By Kev Hedges     Apr 3, 2011 in Travel
Investigators searching for the Air France jet that went missing somewhere over the Atlantic, after it had left Rio de Janeiro in June 2009, have found parts of the wreckage.
The new findings are concentrated in one location and hopes of locating the elusive black box are now encouraging. Flight AF447 from the Brazilian city of Rio de Janeiro bound for Paris lost radio contact suddenly at 0133GMT on June 1, 2009. It had left Rio just two-and-a-half hours earlier. The cause of the crash is still to this day unknown. French investigators resumed another search (the fourth) last month. Their aim was to locate the plane's voice and data recorders.
Investigators in Paris announced they had found the wreckage on Sunday but have not yet revealed details of where exactly it had been located. Airbus, the jet's makers, have said all along that unless the black box is found no one will ever know for sure how the crash happened.

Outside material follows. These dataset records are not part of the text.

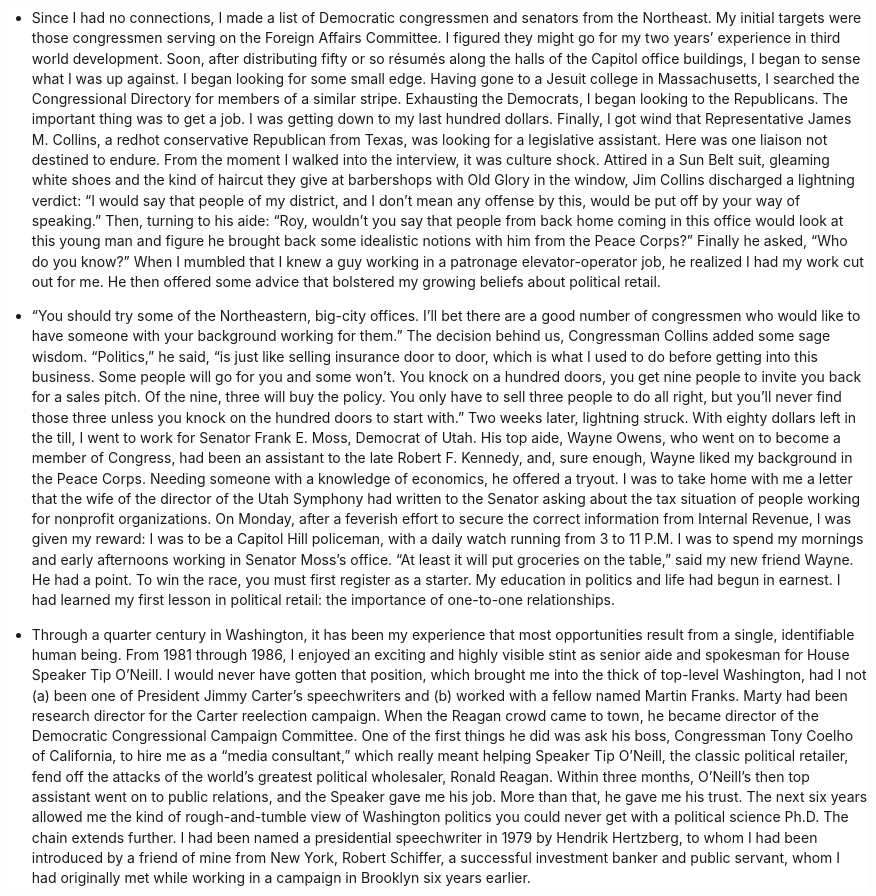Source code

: - Since I had no connections, I made a list of Democratic congressmen and senators from the Northeast. My initial targets were those congressmen serving on the Foreign Affairs Committee. I figured they might go for my two years’ experience in third world development. Soon, after distributing fifty or so résumés along the halls of the Capitol office buildings, I began to sense what I was up against. I began looking for some small edge. Having gone to a Jesuit college in Massachusetts, I searched the Congressional Directory for members of a similar stripe. Exhausting the Democrats, I began looking to the Republicans. The important thing was to get a job. I was getting down to my last hundred dollars.
Finally, I got wind that Representative James M. Collins, a redhot conservative Republican from Texas, was looking for a legislative assistant.
Here was one liaison not destined to endure. From the moment I walked into the interview, it was culture shock. Attired in a Sun Belt suit, gleaming white shoes and the kind of haircut they give at barbershops with Old Glory in the window, Jim Collins discharged a lightning verdict: “I would say that people of my district, and I don’t mean any offense by this, would be put off by your way of speaking.” Then, turning to his aide: “Roy, wouldn’t you say that people from back home coming in this office would look at this young man and figure he brought back some idealistic notions with him from the Peace Corps?”
Finally he asked, “Who do you know?”
When I mumbled that I knew a guy working in a patronage elevator-operator job, he realized I had my work cut out for me. He then offered some advice that bolstered my growing beliefs about political retail.

- “You should try some of the Northeastern, big-city offices. I’ll bet there are a good number of congressmen who would like to have someone with your background working for them.”
The decision behind us, Congressman Collins added some sage wisdom. “Politics,” he said, “is just like selling insurance door to door, which is what I used to do before getting into this business. Some people will go for you and some won’t. You knock on a hundred doors, you get nine people to invite you back for a sales pitch. Of the nine, three will buy the policy. You only have to sell three people to do all right, but you’ll never find those three unless you knock on the hundred doors to start with.”
Two weeks later, lightning struck. With eighty dollars left in the till, I went to work for Senator Frank E. Moss, Democrat of Utah. His top aide, Wayne Owens, who went on to become a member of Congress, had been an assistant to the late Robert F. Kennedy, and, sure enough, Wayne liked my background in the Peace Corps. Needing someone with a knowledge of economics, he offered a tryout. I was to take home with me a letter that the wife of the director of the Utah Symphony had written to the Senator asking about the tax situation of people working for nonprofit organizations.
On Monday, after a feverish effort to secure the correct information from Internal Revenue, I was given my reward: I was to be a Capitol Hill policeman, with a daily watch running from 3 to 11 P.M. I was to spend my mornings and early afternoons working in Senator Moss’s office. “At least it will put groceries on the table,” said my new friend Wayne. He had a point. To win the race, you must first register as a starter.
My education in politics and life had begun in earnest. I had learned my first lesson in political retail: the importance of one-to-one relationships.

- Through a quarter century in Washington, it has been my experience that most opportunities result from a single, identifiable human being.
From 1981 through 1986, I enjoyed an exciting and highly visible stint as senior aide and spokesman for House Speaker Tip O’Neill. I would never have gotten that position, which brought me into the thick of top-level Washington, had I not (a) been one of President Jimmy Carter’s speechwriters and (b) worked with a fellow named Martin Franks. Marty had been research director for the Carter reelection campaign. When the Reagan crowd came to town, he became director of the Democratic Congressional Campaign Committee. One of the first things he did was ask his boss, Congressman Tony Coelho of California, to hire me as a “media consultant,” which really meant helping Speaker Tip O’Neill, the classic political retailer, fend off the attacks of the world’s greatest political wholesaler, Ronald Reagan. Within three months, O’Neill’s then top assistant went on to public relations, and the Speaker gave me his job. More than that, he gave me his trust. The next six years allowed me the kind of rough-and-tumble view of Washington politics you could never get with a political science Ph.D.
The chain extends further. I had been named a presidential speechwriter in 1979 by Hendrik Hertzberg, to whom I had been introduced by a friend of mine from New York, Robert Schiffer, a successful investment banker and public servant, whom I had originally met while working in a campaign in Brooklyn six years earlier.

The search for flight AF447 had begun just days after the disappearance documented in Digital Journal at the time. The search has been hampered by the extreme depths of the Atlantic basin that in places lies over 4,000m (13,120ft) deep. The cost of the search has been borne jointly by Air France and makers Airbus. The parts located are not thought to be the flight recorders. Experts have said they may never be found but Woods Hole Oceanographic Institution who are leading the search have said, "plane parts have been located and further information will be released later", reports BBC Europe
USA Today has reported that among the 30 nationalities of passengers who perished, most of whom were French, Brazilian or German, there has been growing impatience over the lack of progress in finding the wreckage.